Retype the part of the ASR groundtruth notebook below that starts at "# d/Deaf & Hard" and ends after "normal hearing files.".

> [Passage provided]:
● ● ● ● ●

# d/Deaf & Hard of Hearing ASR study - Groundtruth Collection & Cleaning
### Anna Choi, sc2359@cornell.edu 

In [1]:
import pandas as pd
import os
import re
import json
import glob
from jiwer import wer
from whisper_normalizer.english import EnglishTextNormalizer

## 0. Convert audio files
Exist extensions other than .wav in normal hearing files.

linux command

`for i in *.[WAV|MP3]; do ffmpeg -i "$i" "${i%.*}.wav"; done`

## 1. Create `file_list.csv` and `groundtruth.csv`.

`groundtruth.csv` file contains columns `subject_id`, `filename`, `passage_id`, `groundtruth`.

Note: `S12NWCDR2.wav` wrong filename, `passage_id` should be changed to `NWS`. `S7IPEDR2.wav` is removed for not having the right reading passage. `NH4C16DR2.wav` and `NH4C17DR2.wav` should have each other's reading passage. `NH5C4DR2.wav` corrupted file. `NH2CGCDR1.wav` duplicate file. `N3DC3DR2.wav` duplicate file.

● ● ● ● ●

Data entries:
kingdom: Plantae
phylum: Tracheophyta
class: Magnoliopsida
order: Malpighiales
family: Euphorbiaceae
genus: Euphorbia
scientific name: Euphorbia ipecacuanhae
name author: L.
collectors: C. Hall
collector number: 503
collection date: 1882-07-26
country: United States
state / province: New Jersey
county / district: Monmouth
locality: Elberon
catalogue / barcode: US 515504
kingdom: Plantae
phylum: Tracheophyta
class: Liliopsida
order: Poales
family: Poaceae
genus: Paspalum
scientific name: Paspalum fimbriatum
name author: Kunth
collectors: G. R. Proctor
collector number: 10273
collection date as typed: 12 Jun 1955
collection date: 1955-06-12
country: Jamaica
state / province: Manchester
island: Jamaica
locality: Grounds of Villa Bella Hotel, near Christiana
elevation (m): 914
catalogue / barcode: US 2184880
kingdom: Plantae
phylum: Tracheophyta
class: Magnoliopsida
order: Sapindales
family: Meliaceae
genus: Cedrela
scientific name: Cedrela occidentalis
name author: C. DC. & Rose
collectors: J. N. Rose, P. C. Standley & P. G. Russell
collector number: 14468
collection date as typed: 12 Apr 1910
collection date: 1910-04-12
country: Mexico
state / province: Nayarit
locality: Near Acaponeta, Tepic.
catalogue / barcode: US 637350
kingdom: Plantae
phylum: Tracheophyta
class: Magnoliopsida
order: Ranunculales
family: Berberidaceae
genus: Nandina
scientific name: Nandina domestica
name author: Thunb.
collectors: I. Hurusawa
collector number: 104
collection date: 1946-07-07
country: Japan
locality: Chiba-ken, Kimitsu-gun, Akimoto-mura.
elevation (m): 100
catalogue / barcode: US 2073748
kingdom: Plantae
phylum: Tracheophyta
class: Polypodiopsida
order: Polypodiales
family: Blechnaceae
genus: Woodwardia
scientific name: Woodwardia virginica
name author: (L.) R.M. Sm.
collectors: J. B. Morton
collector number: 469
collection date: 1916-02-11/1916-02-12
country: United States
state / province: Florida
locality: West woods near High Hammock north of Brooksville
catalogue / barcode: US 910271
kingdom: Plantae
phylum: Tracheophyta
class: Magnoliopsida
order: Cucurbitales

● ● ● ● ●

> [The answer]:
# d/Deaf & Hard of Hearing ASR study - Groundtruth Collection & Cleaning
### Anna Choi, sc2359@cornell.edu 

In [1]:
import pandas as pd
import os
import re
import json
import glob
from jiwer import wer
from whisper_normalizer.english import EnglishTextNormalizer

## 0. Convert audio files
Exist extensions other than .wav in normal hearing files.